Hello Wednesday-
So I have been offered the position-on the day that my maniacal boss tells us she is stepping down-we aren't sure if she is stepping down or she was shoved down-either way it made the decision that much harder for the briefest of seconds.
I am waiting on some minor clarifications about health insurance and then I am ready to give my notice. I feel bad for the two gals I am leaving behind, because I really do a TON in the office that no one really knows how to do. They both told me today, though, that I had to do what was right for ME, and this is right, for now.
I talked with the family counselor for the program last night for about an hour and I felt much more settled about the whole idea of being in the city and working with a more diverse population. I am increasingly more enthused about this.
I did have one scary thought today-that is that I don't like to spend time by myself much-and in this job I will have LOTS of time by myself and won't really have co-workers per se to hang out with and such.

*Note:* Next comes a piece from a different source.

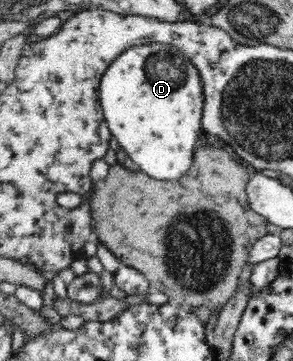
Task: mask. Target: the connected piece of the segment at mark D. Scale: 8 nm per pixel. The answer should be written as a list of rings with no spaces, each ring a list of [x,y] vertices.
[[[161,43],[128,48],[103,73],[98,95],[112,136],[145,174],[177,180],[191,168],[201,134],[204,92],[199,71],[182,50]]]

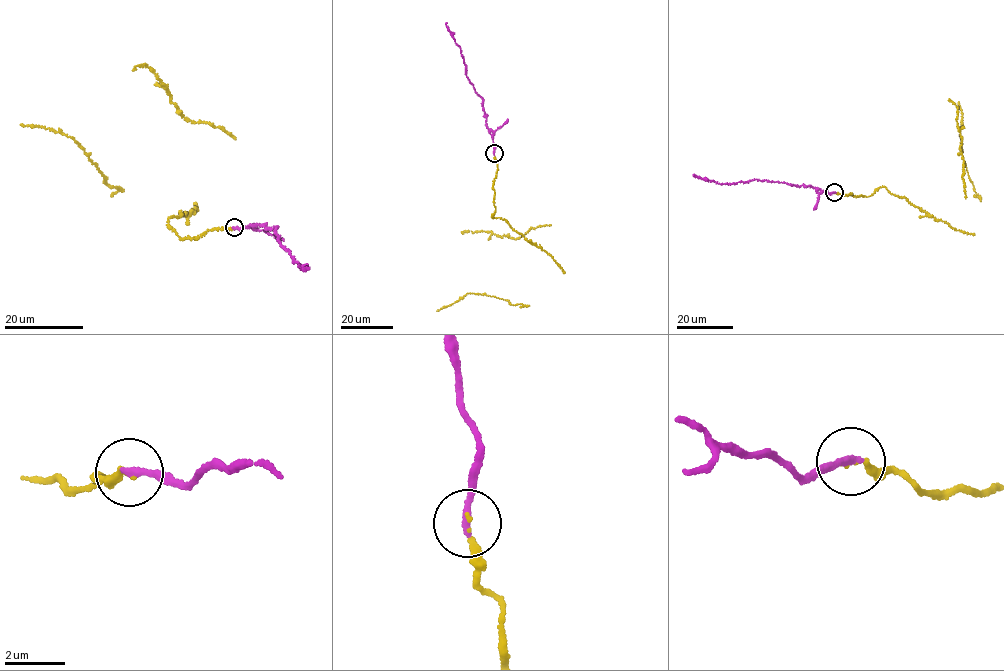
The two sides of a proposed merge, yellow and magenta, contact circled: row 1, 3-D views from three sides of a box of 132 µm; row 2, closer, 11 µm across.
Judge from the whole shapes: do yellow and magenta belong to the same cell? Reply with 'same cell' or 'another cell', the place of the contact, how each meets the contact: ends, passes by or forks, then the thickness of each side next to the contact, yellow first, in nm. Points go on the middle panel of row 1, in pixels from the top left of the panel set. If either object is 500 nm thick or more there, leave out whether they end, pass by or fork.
same cell | (494, 153) | yellow ends | magenta ends | 70/240 nm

I guess this will be a true test of my growth and ability to be stretched. I will have to be incredibly self-directed-which I think I can be . . .
I also had a great meeting with an old friend today. It had been several years since I'd spoken to H. and I called her up last week-whilst I was having difficulty being by myself-and asked her how she was doing and we ended up meeting for coffee tonight. We talked for close to 3 hours and it was nice to reconnect.
That's all for today folks. We are having a small gathering Friday night of work friends to see the house-should be exciting!